**EXERCISE PASSAGE**
━━━━━━━━━━

In connection with Weyerhaeuser Company assuming the indebtedness represented by the Amended Installment Note, Weyerhaeuser Company and its subsidiary, Weyerhaeuser NR Company (“WNR”), entered into a claim agreement pursuant to which MWV will have claims enforceable against WNR for payment of obligations under the Amended Installment Note to the same extent that holders of certain debt securities issued by Weyerhaeuser Company have successfully asserted claims, if any, enforceable





against WNR for the payment of such debt securities by reason of any assumption agreement entered into between WNR and Weyerhaeuser Company pursuant to which WNR assumed the performance of payment obligations of Weyerhaeuser Company in respect of such debt securities.

━━━━━━━━━━

**GIVEN DATA**
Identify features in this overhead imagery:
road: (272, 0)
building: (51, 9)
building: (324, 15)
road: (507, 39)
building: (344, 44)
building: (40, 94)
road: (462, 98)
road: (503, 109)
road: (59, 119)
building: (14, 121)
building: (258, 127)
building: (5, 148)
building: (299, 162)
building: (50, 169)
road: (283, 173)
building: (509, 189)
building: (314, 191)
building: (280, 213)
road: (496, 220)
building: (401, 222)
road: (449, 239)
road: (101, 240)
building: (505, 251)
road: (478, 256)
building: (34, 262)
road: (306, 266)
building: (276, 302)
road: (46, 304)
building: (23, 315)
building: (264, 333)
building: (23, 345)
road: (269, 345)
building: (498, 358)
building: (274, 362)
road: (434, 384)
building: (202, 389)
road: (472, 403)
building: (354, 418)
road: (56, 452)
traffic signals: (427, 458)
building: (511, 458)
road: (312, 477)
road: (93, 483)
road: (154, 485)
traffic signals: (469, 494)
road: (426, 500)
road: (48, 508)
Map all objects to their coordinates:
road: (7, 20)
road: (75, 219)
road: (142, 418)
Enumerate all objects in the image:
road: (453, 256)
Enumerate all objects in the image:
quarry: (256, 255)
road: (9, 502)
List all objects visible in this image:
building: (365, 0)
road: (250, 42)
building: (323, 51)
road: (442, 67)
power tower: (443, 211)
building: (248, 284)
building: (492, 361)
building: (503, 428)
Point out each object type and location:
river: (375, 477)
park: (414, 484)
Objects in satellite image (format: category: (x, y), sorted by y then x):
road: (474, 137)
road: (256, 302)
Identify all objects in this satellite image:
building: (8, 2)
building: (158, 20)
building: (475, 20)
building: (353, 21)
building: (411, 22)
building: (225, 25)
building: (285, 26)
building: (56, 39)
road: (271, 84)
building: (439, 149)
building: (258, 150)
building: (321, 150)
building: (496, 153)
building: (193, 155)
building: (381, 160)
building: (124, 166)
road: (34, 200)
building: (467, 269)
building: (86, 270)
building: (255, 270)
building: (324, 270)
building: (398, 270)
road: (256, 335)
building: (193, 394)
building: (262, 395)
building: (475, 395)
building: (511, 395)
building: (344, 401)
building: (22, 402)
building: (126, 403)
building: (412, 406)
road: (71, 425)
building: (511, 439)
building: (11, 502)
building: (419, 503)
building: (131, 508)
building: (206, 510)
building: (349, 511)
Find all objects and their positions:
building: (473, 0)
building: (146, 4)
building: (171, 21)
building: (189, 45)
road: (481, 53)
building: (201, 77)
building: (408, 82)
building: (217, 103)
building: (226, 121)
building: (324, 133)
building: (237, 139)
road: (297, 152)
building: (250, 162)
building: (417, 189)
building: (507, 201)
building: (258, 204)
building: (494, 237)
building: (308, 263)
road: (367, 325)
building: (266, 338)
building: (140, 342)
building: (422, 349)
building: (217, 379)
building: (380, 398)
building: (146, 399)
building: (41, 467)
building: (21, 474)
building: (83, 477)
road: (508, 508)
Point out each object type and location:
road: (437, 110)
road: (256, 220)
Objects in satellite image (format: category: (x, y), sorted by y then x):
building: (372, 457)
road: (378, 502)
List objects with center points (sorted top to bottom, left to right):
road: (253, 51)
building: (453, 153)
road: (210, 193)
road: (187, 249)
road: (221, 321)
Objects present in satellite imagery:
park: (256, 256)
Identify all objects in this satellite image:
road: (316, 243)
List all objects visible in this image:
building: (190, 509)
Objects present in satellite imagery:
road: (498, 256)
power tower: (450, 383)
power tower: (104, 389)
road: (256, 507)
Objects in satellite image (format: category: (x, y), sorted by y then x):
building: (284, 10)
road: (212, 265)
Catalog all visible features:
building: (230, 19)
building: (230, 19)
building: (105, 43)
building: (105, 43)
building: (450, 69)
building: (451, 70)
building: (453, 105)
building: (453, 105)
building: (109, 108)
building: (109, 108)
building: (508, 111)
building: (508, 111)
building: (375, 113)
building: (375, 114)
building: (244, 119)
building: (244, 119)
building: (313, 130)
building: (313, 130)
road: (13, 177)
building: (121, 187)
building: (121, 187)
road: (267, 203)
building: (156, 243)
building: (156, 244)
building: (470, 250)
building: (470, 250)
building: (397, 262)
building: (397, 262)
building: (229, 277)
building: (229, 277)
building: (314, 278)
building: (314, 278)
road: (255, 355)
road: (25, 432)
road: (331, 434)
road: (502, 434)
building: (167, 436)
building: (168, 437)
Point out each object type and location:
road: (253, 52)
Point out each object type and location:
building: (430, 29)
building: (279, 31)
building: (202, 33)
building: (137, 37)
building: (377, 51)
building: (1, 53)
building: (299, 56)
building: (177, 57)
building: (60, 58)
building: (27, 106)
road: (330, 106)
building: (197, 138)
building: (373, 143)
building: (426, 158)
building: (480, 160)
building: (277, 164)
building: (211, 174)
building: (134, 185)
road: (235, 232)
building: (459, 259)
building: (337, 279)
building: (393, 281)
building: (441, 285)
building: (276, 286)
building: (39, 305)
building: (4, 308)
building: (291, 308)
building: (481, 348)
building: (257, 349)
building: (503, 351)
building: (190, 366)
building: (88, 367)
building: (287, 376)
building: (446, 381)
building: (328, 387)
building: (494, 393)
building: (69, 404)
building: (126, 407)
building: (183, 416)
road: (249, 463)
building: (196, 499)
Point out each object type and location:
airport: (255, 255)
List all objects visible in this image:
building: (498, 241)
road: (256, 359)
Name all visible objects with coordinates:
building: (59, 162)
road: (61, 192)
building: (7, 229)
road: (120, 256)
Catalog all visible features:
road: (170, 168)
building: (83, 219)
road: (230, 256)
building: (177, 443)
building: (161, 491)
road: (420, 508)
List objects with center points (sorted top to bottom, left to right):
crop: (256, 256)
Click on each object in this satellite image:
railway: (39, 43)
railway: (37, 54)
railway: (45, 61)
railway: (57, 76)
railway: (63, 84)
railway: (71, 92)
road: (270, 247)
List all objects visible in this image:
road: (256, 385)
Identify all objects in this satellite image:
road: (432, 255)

━━━━━━━━━━

Reproduce word for word the section of the passage on the claim agreement that begins at the words "against WNR for the" and stops after "such debt securities.". The rows above come from a separate source and are unrelated to the passage.

**TASK ANSWER**
against WNR for the payment of such debt securities by reason of any assumption agreement entered into between WNR and Weyerhaeuser Company pursuant to which WNR assumed the performance of payment obligations of Weyerhaeuser Company in respect of such debt securities.